Lens and sensor parameters
========================================

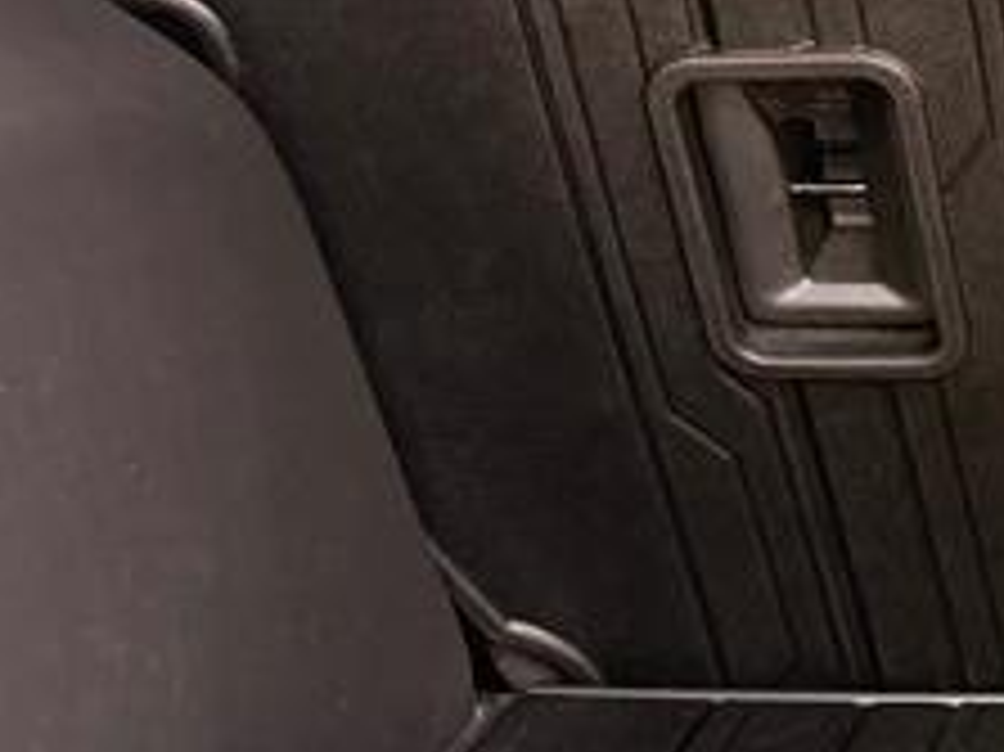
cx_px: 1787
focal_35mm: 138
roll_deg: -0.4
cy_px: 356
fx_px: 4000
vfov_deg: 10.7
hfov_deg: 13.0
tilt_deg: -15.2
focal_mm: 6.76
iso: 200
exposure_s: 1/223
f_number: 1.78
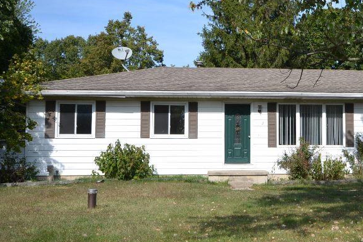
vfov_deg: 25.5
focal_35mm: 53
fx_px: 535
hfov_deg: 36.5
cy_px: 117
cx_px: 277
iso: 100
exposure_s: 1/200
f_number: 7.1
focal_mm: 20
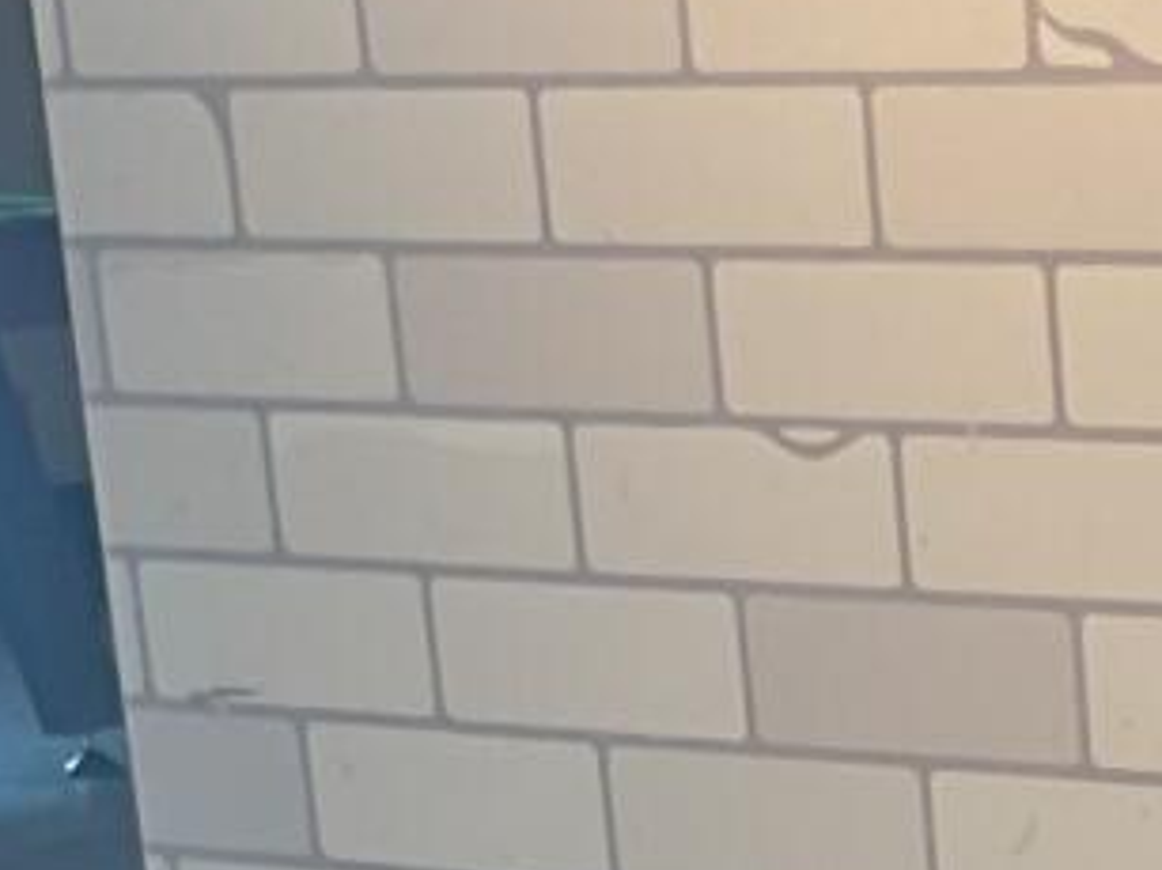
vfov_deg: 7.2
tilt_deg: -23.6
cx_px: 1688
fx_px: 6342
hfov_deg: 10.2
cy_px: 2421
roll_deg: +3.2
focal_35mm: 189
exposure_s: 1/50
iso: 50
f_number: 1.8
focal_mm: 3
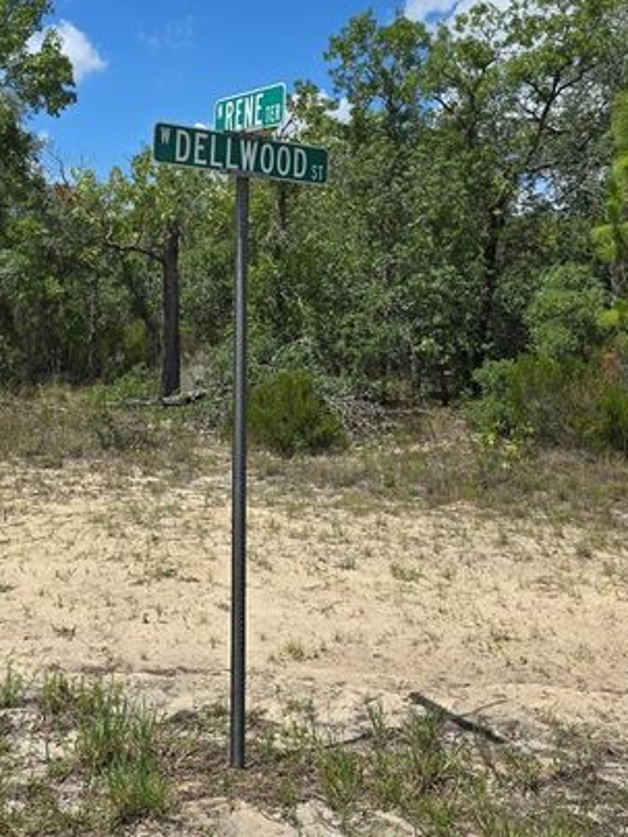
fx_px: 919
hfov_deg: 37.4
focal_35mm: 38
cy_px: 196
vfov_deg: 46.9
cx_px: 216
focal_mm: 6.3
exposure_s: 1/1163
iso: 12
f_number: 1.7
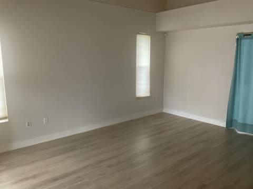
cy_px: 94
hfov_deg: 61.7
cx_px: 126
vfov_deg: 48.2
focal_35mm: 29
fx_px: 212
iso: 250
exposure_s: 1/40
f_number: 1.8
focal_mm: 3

========================================

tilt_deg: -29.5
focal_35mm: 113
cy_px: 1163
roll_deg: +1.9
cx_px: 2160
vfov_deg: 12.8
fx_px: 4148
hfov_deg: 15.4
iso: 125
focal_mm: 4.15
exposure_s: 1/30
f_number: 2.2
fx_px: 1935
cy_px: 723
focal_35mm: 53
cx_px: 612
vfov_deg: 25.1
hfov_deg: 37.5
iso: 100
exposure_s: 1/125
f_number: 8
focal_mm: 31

========================================

Exercise details
Your answer should be the exact lines above from the one containing "cx_px: 1787" through the one containing "cy_px: 2421", with both end lines kept and the pictures removed, please.

Your solution
cx_px: 1787
focal_35mm: 138
roll_deg: -0.4
cy_px: 356
fx_px: 4000
vfov_deg: 10.7
hfov_deg: 13.0
tilt_deg: -15.2
focal_mm: 6.76
iso: 200
exposure_s: 1/223
f_number: 1.78
vfov_deg: 25.5
focal_35mm: 53
fx_px: 535
hfov_deg: 36.5
cy_px: 117
cx_px: 277
iso: 100
exposure_s: 1/200
f_number: 7.1
focal_mm: 20
vfov_deg: 7.2
tilt_deg: -23.6
cx_px: 1688
fx_px: 6342
hfov_deg: 10.2
cy_px: 2421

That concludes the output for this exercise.